Tuesday, August 11, 2009

Kissinger on North Korea

Henry Kissinger is a very busy and influential man. His company - Kissinger Associates - has employed many of America's security top. And he himself occassionally writes about hot international issues. For example on North Korea (NK) he has written recently this and this.

The older piece (from 8 june) looks hopelessly outdated as it claims that the NK doesn't want to negotiate as it wants to look strong at a time of succession. Outdated because NK nowadays is prepared to negotiate. It makes one wonder why Kissinger made such a mistake. I think it was because he hadn't looked at the US side of the deal. NK didn't want to negotiate because the US had nothing to offer. The opening came after the US and South Korea had declared that they were working on a financial support package for NK.

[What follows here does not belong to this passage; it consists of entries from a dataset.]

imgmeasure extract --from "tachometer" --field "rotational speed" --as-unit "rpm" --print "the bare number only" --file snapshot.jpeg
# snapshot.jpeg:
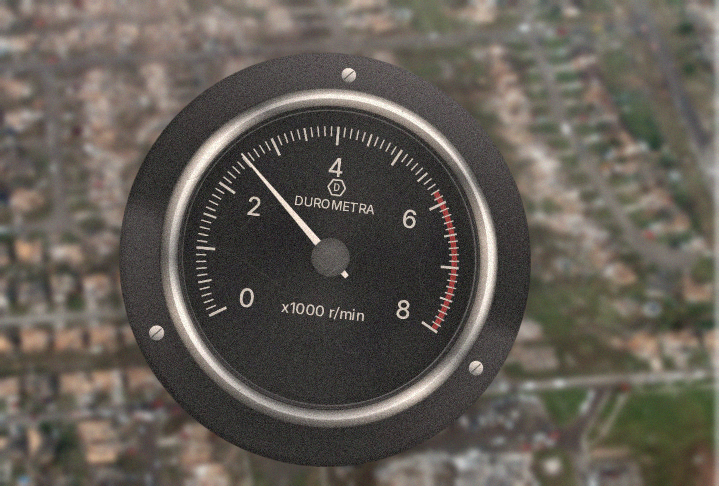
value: 2500
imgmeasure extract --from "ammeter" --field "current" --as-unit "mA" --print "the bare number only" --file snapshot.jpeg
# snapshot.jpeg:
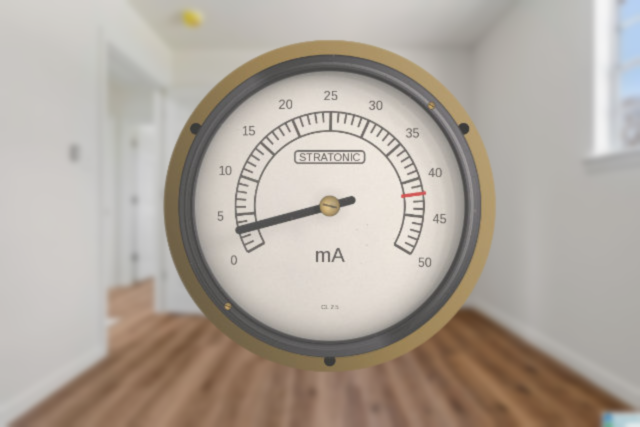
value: 3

Kissinger is more to the point when he states that the US needs to coordinate better with NK's neighbours, specially China. I like it that he writes that the US needs to agree with China on what should be done when the NK regime might fall. The Chinese are worried about that so there is a need for a good plan.

The newer piece (from 9 august) had blackmail in the title and as such it nicely connects the release of the journalists with the nuclear question - both of which are seen as NK blackmail. Kissinger describes the risk of Bill Clinton's trip as that it "will enable Kim Jong-il to convey to North Korea, and perhaps to other countries, that his country is being accepted into the international community — the precise opposite of what the U.S. secretary of state has defined as the goal of U.S. policy until Pyongyang abandons its nuclear weapons program."

Here I disagree with Kissinger. There is nothing wrong with showing NK and the world that the existence of the NK regime is accepted. It looks as if Kissinger has been stuck in the 1970s and has missed the recent "regime change" mania in the US. Telling NK that it is not accepted no longer means that they will be put in a similar position as South Africa before 1990. It means that they are ripe for a "regime change". Given this context it is not good to tell NK that it is not accepted as it will drive them towards nuclear armament.

Kissinger continues on the issue of the two (the US and NK) or six party (with China, Russia, South Korea and Japan) negotiations. NK wants two party negotiations. The US insists on six party negotiations. Kissinger finds that the only right position. I can only partially agree. I agree that the final agreement should involve all six parties. But negotiating with six parties is very cumbersome. And the US is likely to dictate the desired outcome on the nuclear and missile issues anyway. So I can't see anything wrong with two-party negotiations. But the US will need to put a lot of effort in coordinating with the other four countries.

That brings me to the last point. Kissinger is very negative on finding real solutions with NK. He writes: "North Korea may return to its well-established tactic of diverting us with the prospect of imminent breakthroughs. This is exactly what happened after the last Korean nuclear weapons test in 2006. Pyongyang undoubtedly will continue to seek to achieve de facto acceptance as a nuclear weapons state by endlessly protracted diplomacy.". Deep distrust.

What I am missing here is a long term view. It might run something like this: South Korea and the US will invest in NK and help to make the country prosporous. After 15 or 20 years the Kim clan will open the country to democracy. As a rich business clan they will stay influential, but they will no longer rule the country. It may be awkward at first to discuss such a scenario, but one of the reasons that the negotiations always go wrong is that the parties have different hopes for the long term: the NK regime hopes to rule forever and the US hopes that the regime will soon be toppled. This leads to distrust.

Also one has to take in account that relations may temporarily sour in the future. I think it was a mistake in 1994 to offer North Korea light water reactors. Such reactors would always be a source of suspicion. It is better to build dams and wind farms.